On dakika sonra madam kırıta kırıta kahveyi getirdi. Karı, koca başladılar yalvarmaya. Ben de biraz yumuşamış göründüm. Nihayet lokomotif geldi. Katarımız hareket ederek Akşehir istasyonuna geldiğimizde Kalem Reisi Erzincanlı Yarbay İsmail Hakkı, Merkez Kumandanı Edirne Harbiyesi’nden Yüzbaşı Bahri, istasyon şefi ve daha bazı eşhas beni karşıladılar. Merkez kumandanı ile tanışıklığımız olduğundan ilk evvel o yaklaşarak el sıkıştıktan sonra tekmil haberlerini verdi:
            —Müfettişi tevkif ettim. İp de hazır.
            —Ala, keratayı asıvereyim de başkalarına ibret olsun. Nerede o?
            —İstasyon odasında mevkuf:
            O sırada kalem reisi yanıma sokularak elimi sıktı. Arkasından da:
            —Evladım, şu ak saçlarıma bak. Senden rica ediyorum. Şu adamı asma.
Diye yalvarmaya başladı. İstasyon şefi de öyle. Nihayet herifin yanına yaklaştım. Tir, tir titriyordu. İki tarafında zebella gibi iki süngülü Mehmetçik. Üçüncüsünün elinde de bir sağlam ip. Odanın köşesine tıkılmış. Onun yanına sokularak:
            —Bana bak köpek. Bu milletin ekmeğini yiyorsun. Hem de hıyanet ediyorsun ha!.
Maksadınızın Yunan ordusunun karşısına bir Türk ordusu çıkmaması için her türlü hileye müracaat ettiğinizi biliyoruz. Lakin ne yaparsanız yapınız bir gün gelecek bu it sürüsünü biz tepeleyeceğiz. Bir kısmını da kazığa vuracağız. İşte seni bu beyefendilerin hatırı için bırakıyorum. Ama daha ziyade o günleri görmen ve her gün kederinden gebermen için affediyorum. Lakin bundan sonra vazife görmeyeceksin.
            Diyerek kâğıda ve kaleme sarılıp Miralay Rafet Bey’e vuku hali yazdım. Azlini de istirham ettim. Mektubu yolcu vagonunda olup Konya’ya gitmekte olan Kurmay Binbaşı İskender Bey’e vererek gönderdim.
            Kısa bir zaman sonra da o herifin defedildiğini haber aldım. Biz toparlanmağa çalışırken hatır hayale gelmez sürü sürü engellerle de böyle uğraşıyorduk.
            Akşehir’de bulunan piyade depo taburu emrime verildi. Gelecek hayvanlara tabur eratını bindirerek dördüncü süvari alayını teşkile memur edildim. Her gün beş on hayvan getirildiğinden münavebe ile hayvan bakımı ve biniş öğretiliyordu.
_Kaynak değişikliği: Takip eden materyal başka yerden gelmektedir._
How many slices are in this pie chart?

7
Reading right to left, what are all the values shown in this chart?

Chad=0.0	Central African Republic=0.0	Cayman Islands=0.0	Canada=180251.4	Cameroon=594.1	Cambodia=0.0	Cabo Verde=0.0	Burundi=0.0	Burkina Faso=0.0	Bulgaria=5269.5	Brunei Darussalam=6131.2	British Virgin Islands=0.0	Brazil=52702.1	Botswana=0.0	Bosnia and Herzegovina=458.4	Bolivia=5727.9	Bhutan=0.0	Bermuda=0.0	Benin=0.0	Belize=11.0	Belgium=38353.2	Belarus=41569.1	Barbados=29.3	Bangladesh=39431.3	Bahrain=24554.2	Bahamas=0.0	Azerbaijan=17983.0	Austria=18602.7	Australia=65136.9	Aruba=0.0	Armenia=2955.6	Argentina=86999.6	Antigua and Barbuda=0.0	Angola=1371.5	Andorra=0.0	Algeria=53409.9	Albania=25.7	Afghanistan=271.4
Akşehir’de günler geçiyor. Bölükler günden güne kuvvetleniyor. Sıkı bir talim ve terbiye neticesinde piyade taburu süvari hüviyetine giriyordu ki; ani olarak aşağıdaki telgrafı aldım:
                                               “Dördüncü Süvari Alay K.
            Yalnız Akşehir’e getirdiğin kuvvetleri alarak trenle Afyonkarahisar’ına hareket ediniz.
                                                                                              Rafet”

            Bölük ve makineli takımla bir iki saat zarfında hazırlanarak trene binip aynı gün Afyonkarahisar’ında inerek hanlara yerleştik.”